Prepare For More Pressure To Improve Outcomes

Ready or not, agencies face pay for performance.

Heads up, home health agencies: OASIS-based outcomes may soon affect your reimbursement in yet another way.

In its Jan. 12 meeting, the Medicare Payment Advisory Commission voted to recommend pay for performance for home health agencies, as well as hospitals and physicians. The P4P methodology would be based on a "starter set" of 11 currently collected, OASIS-based patient outcomes.

Watch for: The influential advisory body to Congress recommends basing only 1 to 2 percent of payments on outcomes to start. But that percentage could quickly increase. "As the information and data and mechanisms for doing this fairly and accurately improve, the size of the pot would get bigger and bigger," MedPAC Commissioner Robert Reischauer said in the meeting.

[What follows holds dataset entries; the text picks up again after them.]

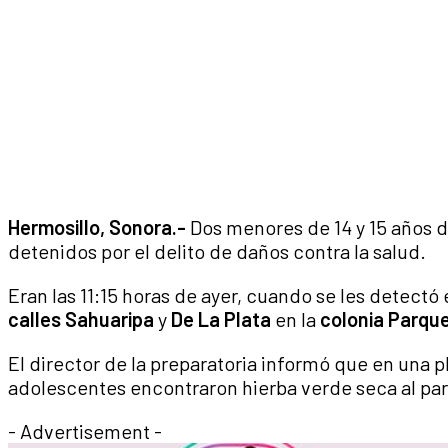
Hermosillo, Sonora.-
Dos menores de 14 y 15 años 
detenidos por el delito de daños contra la salud.
Eran las 11:15 horas de ayer, cuando se les detectó
calles Sahuaripa
y
De La Plata
en la
colonia Parque
El director de la preparatoria informó que en una p
adolescentes encontraron hierba verde seca al pa
- Advertisement -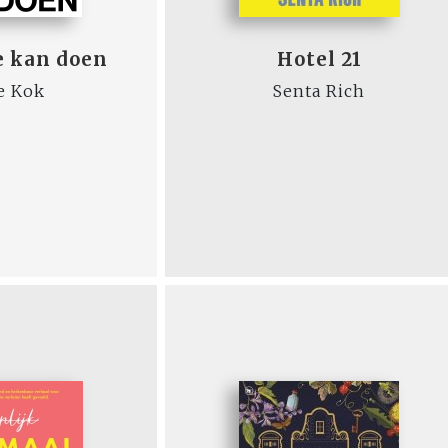
e kan doen
Hotel 21
e Kok
Senta Rich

In earlier meetings, commissioners had voiced concerns over whether the patient outcomes could serve to distinguish between agencies. "In nine of the 11 publicly reported measures there was a range of 90 percentage points from the top to the bottom, and in 10 of the 11 there were standard deviations of about 10 percentage points," MedPAC staffer Sharon Cheng assured attendees.

MedPAC does rule out using emergent care and rehospitalization adverse events to influence payment rates. "The current measures cannot adequately identify cases that were due to poor care, nor are they adequately risk adjusted," Cheng noted in the meeting.

"We're not there with adverse events," Commissioner Carol Raphael, CEO of the Visiting Nurse Service of New York, agreed. "It's too small a sample. We need to do a better job in risk adjusting."

MedPAC's recognition of the problems with OBQM adverse events is a step in the right direction, says Bob Wardwell of the Visiting Nurse Associations of America. But don't expect that prohibition to last long. MedPAC has "a strong preference for using the measures for emergent care and hospitalization," Wardwell suspects.

Indeed, MedPAC voted to recommend that the Centers for Medicare & Medicaid Services develop a valid set of measures of home health adverse events and include adequate risk adjustment for them.

Yet to come: And if that's not enough, MedPAC commissioners expressed their displeasure with the accuracy of the home health PPS case mix system. The advisory body plans a report solely on that subject later this year.